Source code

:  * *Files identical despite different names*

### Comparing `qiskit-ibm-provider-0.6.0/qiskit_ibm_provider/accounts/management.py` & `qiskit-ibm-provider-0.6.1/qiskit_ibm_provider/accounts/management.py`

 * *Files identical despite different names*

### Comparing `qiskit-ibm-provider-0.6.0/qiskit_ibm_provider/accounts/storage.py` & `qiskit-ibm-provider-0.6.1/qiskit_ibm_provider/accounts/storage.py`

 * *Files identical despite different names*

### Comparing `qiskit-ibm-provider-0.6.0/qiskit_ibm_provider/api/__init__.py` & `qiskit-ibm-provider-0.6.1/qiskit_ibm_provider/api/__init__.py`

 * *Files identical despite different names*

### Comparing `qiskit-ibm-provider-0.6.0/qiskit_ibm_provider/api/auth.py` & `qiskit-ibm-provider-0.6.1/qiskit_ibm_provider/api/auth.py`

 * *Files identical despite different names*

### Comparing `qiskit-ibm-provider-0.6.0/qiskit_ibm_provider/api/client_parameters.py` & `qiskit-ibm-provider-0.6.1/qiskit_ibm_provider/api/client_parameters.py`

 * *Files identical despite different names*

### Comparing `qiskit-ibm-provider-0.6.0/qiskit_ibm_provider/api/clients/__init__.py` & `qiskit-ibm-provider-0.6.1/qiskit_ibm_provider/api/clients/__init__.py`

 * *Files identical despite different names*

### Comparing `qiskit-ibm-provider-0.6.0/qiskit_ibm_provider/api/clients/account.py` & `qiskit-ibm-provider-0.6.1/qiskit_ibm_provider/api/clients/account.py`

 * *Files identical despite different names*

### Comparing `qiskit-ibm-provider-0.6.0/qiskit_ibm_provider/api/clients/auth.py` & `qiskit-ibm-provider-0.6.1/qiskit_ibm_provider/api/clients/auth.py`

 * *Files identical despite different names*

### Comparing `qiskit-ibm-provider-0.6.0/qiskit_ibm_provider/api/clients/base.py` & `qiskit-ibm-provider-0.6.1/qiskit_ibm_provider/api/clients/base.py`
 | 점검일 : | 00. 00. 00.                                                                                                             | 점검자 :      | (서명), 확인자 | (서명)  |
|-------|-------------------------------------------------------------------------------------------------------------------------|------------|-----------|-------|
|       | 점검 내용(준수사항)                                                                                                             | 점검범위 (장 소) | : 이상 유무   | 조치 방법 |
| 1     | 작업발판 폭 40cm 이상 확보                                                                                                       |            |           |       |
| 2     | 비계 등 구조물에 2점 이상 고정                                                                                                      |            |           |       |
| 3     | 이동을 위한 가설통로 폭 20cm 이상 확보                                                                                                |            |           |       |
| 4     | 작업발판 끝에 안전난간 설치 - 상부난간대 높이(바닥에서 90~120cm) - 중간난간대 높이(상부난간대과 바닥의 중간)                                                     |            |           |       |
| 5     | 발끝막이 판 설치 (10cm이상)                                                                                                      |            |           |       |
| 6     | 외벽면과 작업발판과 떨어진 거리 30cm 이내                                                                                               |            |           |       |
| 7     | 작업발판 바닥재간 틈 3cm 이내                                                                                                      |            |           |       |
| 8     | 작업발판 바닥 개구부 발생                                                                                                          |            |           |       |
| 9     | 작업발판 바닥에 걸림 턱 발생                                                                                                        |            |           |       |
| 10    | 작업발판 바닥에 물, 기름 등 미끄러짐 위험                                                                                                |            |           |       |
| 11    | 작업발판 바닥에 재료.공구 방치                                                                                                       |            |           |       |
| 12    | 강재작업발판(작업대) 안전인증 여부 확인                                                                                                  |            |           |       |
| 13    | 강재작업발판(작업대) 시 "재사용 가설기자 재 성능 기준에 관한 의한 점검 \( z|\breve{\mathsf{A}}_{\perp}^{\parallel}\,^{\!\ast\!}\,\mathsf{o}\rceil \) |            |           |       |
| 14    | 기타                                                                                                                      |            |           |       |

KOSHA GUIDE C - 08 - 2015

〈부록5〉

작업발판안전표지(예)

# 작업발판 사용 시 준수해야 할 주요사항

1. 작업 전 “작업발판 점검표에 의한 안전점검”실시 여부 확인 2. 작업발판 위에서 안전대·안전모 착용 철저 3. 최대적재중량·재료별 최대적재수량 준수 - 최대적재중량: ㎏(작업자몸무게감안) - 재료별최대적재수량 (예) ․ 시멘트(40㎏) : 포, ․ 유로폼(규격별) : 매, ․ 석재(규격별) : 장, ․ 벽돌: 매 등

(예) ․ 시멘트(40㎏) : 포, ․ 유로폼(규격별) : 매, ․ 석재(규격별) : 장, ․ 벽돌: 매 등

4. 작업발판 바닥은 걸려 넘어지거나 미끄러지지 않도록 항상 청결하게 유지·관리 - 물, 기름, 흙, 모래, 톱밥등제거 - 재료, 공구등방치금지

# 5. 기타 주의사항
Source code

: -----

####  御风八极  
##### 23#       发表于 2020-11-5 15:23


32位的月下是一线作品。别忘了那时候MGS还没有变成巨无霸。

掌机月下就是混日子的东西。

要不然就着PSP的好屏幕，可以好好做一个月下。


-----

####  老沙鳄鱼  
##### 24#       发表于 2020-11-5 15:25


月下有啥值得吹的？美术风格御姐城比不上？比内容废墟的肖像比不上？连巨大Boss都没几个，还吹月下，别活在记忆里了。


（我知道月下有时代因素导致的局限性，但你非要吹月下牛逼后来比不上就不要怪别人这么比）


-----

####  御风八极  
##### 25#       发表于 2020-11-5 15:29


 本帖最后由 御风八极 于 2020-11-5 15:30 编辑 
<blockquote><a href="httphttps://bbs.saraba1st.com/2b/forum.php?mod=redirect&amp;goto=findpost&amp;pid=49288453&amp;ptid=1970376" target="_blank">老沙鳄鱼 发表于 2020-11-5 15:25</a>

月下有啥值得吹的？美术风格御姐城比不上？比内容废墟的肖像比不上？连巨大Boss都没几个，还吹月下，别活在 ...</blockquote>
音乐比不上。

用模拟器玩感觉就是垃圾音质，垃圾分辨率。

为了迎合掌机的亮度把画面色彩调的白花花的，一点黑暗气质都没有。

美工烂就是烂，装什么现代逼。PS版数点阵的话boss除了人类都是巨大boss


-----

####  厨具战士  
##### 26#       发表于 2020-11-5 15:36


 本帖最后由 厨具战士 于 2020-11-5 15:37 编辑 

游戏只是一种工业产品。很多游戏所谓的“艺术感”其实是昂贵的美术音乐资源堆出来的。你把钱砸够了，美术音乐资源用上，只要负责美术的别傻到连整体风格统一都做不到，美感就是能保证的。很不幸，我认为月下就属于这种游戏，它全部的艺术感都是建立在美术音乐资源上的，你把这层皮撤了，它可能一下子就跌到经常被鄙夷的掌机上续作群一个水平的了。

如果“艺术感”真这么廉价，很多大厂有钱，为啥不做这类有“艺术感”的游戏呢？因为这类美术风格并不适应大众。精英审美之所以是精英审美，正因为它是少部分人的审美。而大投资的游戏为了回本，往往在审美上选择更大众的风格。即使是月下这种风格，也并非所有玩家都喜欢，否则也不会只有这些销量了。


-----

**WHAT THE TASK REQUIRES:** Extract the whole listing, character for character.

**RESULT:**
Source code

:  * *Files identical despite different names*

### Comparing `qiskit-ibm-provider-0.6.0/qiskit_ibm_provider/accounts/management.py` & `qiskit-ibm-provider-0.6.1/qiskit_ibm_provider/accounts/management.py`

 * *Files identical despite different names*

### Comparing `qiskit-ibm-provider-0.6.0/qiskit_ibm_provider/accounts/storage.py` & `qiskit-ibm-provider-0.6.1/qiskit_ibm_provider/accounts/storage.py`

 * *Files identical despite different names*

### Comparing `qiskit-ibm-provider-0.6.0/qiskit_ibm_provider/api/__init__.py` & `qiskit-ibm-provider-0.6.1/qiskit_ibm_provider/api/__init__.py`

 * *Files identical despite different names*

### Comparing `qiskit-ibm-provider-0.6.0/qiskit_ibm_provider/api/auth.py` & `qiskit-ibm-provider-0.6.1/qiskit_ibm_provider/api/auth.py`

 * *Files identical despite different names*

### Comparing `qiskit-ibm-provider-0.6.0/qiskit_ibm_provider/api/client_parameters.py` & `qiskit-ibm-provider-0.6.1/qiskit_ibm_provider/api/client_parameters.py`

 * *Files identical despite different names*

### Comparing `qiskit-ibm-provider-0.6.0/qiskit_ibm_provider/api/clients/__init__.py` & `qiskit-ibm-provider-0.6.1/qiskit_ibm_provider/api/clients/__init__.py`

 * *Files identical despite different names*

### Comparing `qiskit-ibm-provider-0.6.0/qiskit_ibm_provider/api/clients/account.py` & `qiskit-ibm-provider-0.6.1/qiskit_ibm_provider/api/clients/account.py`

 * *Files identical despite different names*

### Comparing `qiskit-ibm-provider-0.6.0/qiskit_ibm_provider/api/clients/auth.py` & `qiskit-ibm-provider-0.6.1/qiskit_ibm_provider/api/clients/auth.py`

 * *Files identical despite different names*

### Comparing `qiskit-ibm-provider-0.6.0/qiskit_ibm_provider/api/clients/base.py` & `qiskit-ibm-provider-0.6.1/qiskit_ibm_provider/api/clients/base.py`
 | 점검일 : | 00. 00. 00.                                                                                                             | 점검자 :      | (서명), 확인자 | (서명)  |
|-------|-------------------------------------------------------------------------------------------------------------------------|------------|-----------|-------|
|       | 점검 내용(준수사항)                                                                                                             | 점검범위 (장 소) | : 이상 유무   | 조치 방법 |
| 1     | 작업발판 폭 40cm 이상 확보                                                                                                       |            |           |       |
| 2     | 비계 등 구조물에 2점 이상 고정                                                                                                      |            |           |       |
| 3     | 이동을 위한 가설통로 폭 20cm 이상 확보                                                                                                |            |           |       |
| 4     | 작업발판 끝에 안전난간 설치 - 상부난간대 높이(바닥에서 90~120cm) - 중간난간대 높이(상부난간대과 바닥의 중간)                                                     |            |           |       |
| 5     | 발끝막이 판 설치 (10cm이상)                                                                                                      |            |           |       |
| 6     | 외벽면과 작업발판과 떨어진 거리 30cm 이내                                                                                               |            |           |       |
| 7     | 작업발판 바닥재간 틈 3cm 이내                                                                                                      |            |           |       |
| 8     | 작업발판 바닥 개구부 발생                                                                                                          |            |           |       |
| 9     | 작업발판 바닥에 걸림 턱 발생                                                                                                        |            |           |       |
| 10    | 작업발판 바닥에 물, 기름 등 미끄러짐 위험                                                                                                |            |           |       |
| 11    | 작업발판 바닥에 재료.공구 방치                                                                                                       |            |           |       |
| 12    | 강재작업발판(작업대) 안전인증 여부 확인                                                                                                  |            |           |       |
| 13    | 강재작업발판(작업대) 시 "재사용 가설기자 재 성능 기준에 관한 의한 점검 \( z|\breve{\mathsf{A}}_{\perp}^{\parallel}\,^{\!\ast\!}\,\mathsf{o}\rceil \) |            |           |       |
| 14    | 기타                                                                                                                      |            |           |       |

KOSHA GUIDE C - 08 - 2015

〈부록5〉

작업발판안전표지(예)

# 작업발판 사용 시 준수해야 할 주요사항

1. 작업 전 “작업발판 점검표에 의한 안전점검”실시 여부 확인 2. 작업발판 위에서 안전대·안전모 착용 철저 3. 최대적재중량·재료별 최대적재수량 준수 - 최대적재중량: ㎏(작업자몸무게감안) - 재료별최대적재수량 (예) ․ 시멘트(40㎏) : 포, ․ 유로폼(규격별) : 매, ․ 석재(규격별) : 장, ․ 벽돌: 매 등

(예) ․ 시멘트(40㎏) : 포, ․ 유로폼(규격별) : 매, ․ 석재(규격별) : 장, ․ 벽돌: 매 등

4. 작업발판 바닥은 걸려 넘어지거나 미끄러지지 않도록 항상 청결하게 유지·관리 - 물, 기름, 흙, 모래, 톱밥등제거 - 재료, 공구등방치금지

# 5. 기타 주의사항
Source code

: -----

####  御风八极  
##### 23#       发表于 2020-11-5 15:23


32位的月下是一线作品。别忘了那时候MGS还没有变成巨无霸。

掌机月下就是混日子的东西。

要不然就着PSP的好屏幕，可以好好做一个月下。


-----

####  老沙鳄鱼  
##### 24#       发表于 2020-11-5 15:25


月下有啥值得吹的？美术风格御姐城比不上？比内容废墟的肖像比不上？连巨大Boss都没几个，还吹月下，别活在记忆里了。


（我知道月下有时代因素导致的局限性，但你非要吹月下牛逼后来比不上就不要怪别人这么比）


-----

####  御风八极  
##### 25#       发表于 2020-11-5 15:29


 本帖最后由 御风八极 于 2020-11-5 15:30 编辑 
<blockquote><a href="httphttps://bbs.saraba1st.com/2b/forum.php?mod=redirect&amp;goto=findpost&amp;pid=49288453&amp;ptid=1970376" target="_blank">老沙鳄鱼 发表于 2020-11-5 15:25</a>

月下有啥值得吹的？美术风格御姐城比不上？比内容废墟的肖像比不上？连巨大Boss都没几个，还吹月下，别活在 ...</blockquote>
音乐比不上。

用模拟器玩感觉就是垃圾音质，垃圾分辨率。

为了迎合掌机的亮度把画面色彩调的白花花的，一点黑暗气质都没有。

美工烂就是烂，装什么现代逼。PS版数点阵的话boss除了人类都是巨大boss


-----

####  厨具战士  
##### 26#       发表于 2020-11-5 15:36


 本帖最后由 厨具战士 于 2020-11-5 15:37 编辑 

游戏只是一种工业产品。很多游戏所谓的“艺术感”其实是昂贵的美术音乐资源堆出来的。你把钱砸够了，美术音乐资源用上，只要负责美术的别傻到连整体风格统一都做不到，美感就是能保证的。很不幸，我认为月下就属于这种游戏，它全部的艺术感都是建立在美术音乐资源上的，你把这层皮撤了，它可能一下子就跌到经常被鄙夷的掌机上续作群一个水平的了。

如果“艺术感”真这么廉价，很多大厂有钱，为啥不做这类有“艺术感”的游戏呢？因为这类美术风格并不适应大众。精英审美之所以是精英审美，正因为它是少部分人的审美。而大投资的游戏为了回本，往往在审美上选择更大众的风格。即使是月下这种风格，也并非所有玩家都喜欢，否则也不会只有这些销量了。


-----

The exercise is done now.